» WHAT IS NEEDED
Below are the records; give again exactly the line with "278, 116, 377]", the line with "239, 375, 349]", and each line that lies between them, and nothing besides.

[Dataset records]
►

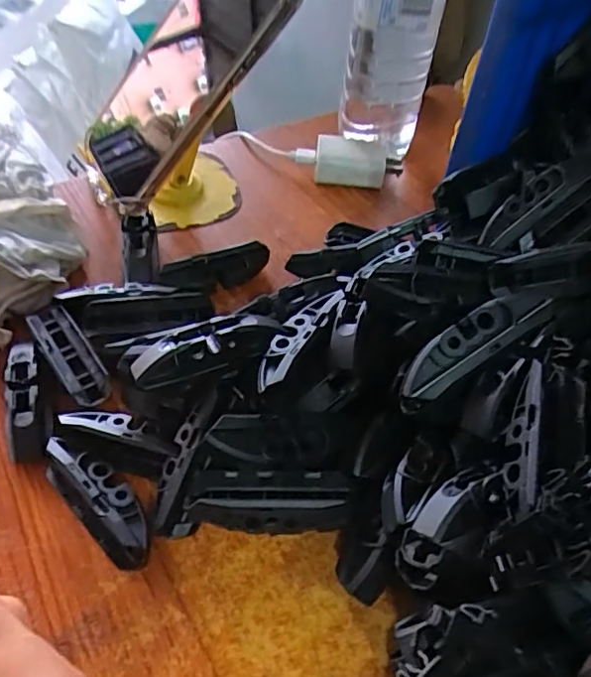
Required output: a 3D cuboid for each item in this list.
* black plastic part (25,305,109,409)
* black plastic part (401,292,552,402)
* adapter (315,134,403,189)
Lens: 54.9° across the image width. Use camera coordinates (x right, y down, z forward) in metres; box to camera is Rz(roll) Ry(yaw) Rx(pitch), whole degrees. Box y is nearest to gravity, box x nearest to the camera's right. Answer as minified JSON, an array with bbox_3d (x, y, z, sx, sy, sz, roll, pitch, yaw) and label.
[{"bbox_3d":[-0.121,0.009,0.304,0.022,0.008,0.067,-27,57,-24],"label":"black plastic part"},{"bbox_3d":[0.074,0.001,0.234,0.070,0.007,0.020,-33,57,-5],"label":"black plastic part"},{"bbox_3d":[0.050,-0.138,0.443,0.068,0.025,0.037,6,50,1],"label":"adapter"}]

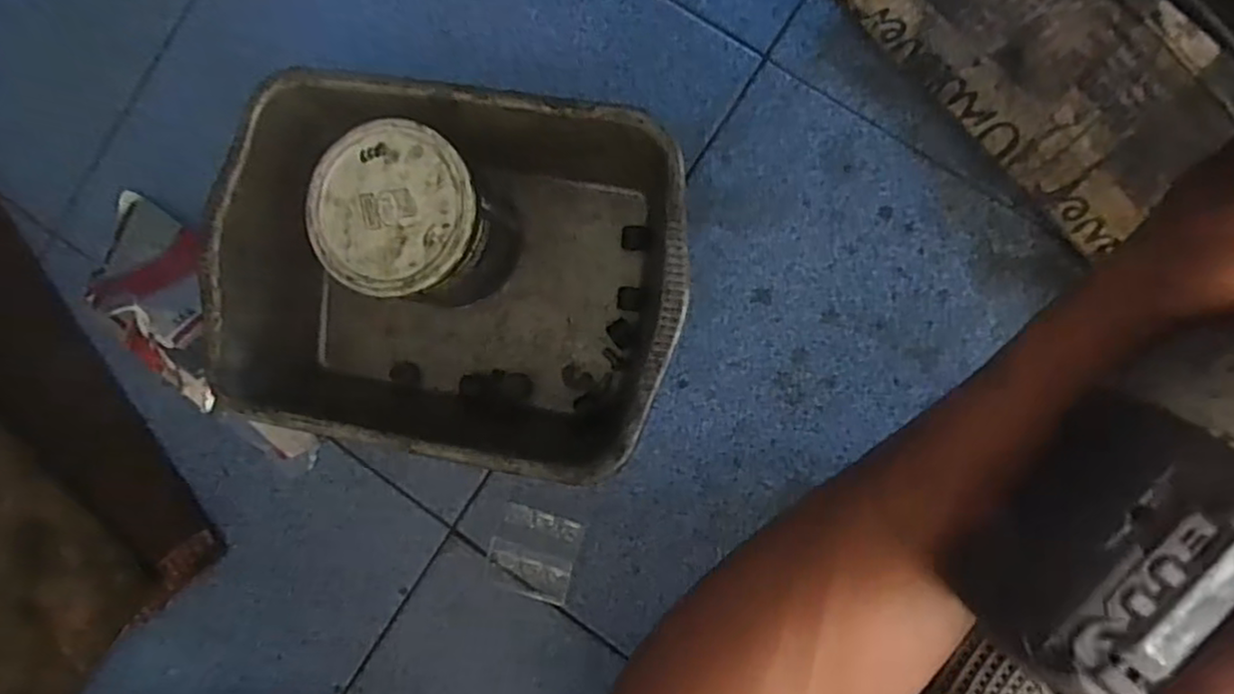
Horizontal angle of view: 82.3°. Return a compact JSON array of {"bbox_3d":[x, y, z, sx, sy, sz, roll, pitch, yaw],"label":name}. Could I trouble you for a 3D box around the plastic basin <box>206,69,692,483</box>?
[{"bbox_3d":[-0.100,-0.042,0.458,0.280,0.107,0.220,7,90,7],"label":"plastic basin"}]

◄
►

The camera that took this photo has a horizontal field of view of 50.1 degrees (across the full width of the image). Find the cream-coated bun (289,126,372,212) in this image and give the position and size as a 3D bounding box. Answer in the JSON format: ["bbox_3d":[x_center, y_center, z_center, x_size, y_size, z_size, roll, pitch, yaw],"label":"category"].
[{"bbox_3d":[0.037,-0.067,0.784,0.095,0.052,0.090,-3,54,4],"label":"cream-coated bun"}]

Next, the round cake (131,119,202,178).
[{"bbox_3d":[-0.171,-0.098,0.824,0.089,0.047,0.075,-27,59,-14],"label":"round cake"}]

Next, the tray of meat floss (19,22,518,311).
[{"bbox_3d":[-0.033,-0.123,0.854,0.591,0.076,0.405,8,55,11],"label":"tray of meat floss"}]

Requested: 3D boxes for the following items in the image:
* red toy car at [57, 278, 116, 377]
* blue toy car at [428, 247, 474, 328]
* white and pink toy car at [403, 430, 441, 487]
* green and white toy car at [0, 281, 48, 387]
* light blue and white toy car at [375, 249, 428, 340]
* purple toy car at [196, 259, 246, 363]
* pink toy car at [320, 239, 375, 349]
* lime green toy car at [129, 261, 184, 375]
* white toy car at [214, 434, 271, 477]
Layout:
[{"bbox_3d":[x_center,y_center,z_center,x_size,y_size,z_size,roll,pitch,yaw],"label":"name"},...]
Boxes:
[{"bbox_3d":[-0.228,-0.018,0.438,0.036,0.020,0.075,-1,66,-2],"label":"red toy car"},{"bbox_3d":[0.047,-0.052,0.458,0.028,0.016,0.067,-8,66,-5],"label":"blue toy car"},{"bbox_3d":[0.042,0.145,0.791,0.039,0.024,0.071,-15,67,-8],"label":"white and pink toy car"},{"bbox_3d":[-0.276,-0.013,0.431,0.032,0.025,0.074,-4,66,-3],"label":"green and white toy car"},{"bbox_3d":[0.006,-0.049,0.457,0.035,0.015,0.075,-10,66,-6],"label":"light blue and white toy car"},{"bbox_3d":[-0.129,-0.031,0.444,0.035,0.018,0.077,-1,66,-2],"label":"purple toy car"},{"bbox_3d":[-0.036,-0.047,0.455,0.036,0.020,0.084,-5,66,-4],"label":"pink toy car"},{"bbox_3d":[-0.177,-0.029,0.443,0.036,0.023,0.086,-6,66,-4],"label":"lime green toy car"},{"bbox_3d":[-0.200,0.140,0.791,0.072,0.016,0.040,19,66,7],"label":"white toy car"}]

◄

» RESPONSE BELOW
* red toy car at [57, 278, 116, 377]
* blue toy car at [428, 247, 474, 328]
* white and pink toy car at [403, 430, 441, 487]
* green and white toy car at [0, 281, 48, 387]
* light blue and white toy car at [375, 249, 428, 340]
* purple toy car at [196, 259, 246, 363]
* pink toy car at [320, 239, 375, 349]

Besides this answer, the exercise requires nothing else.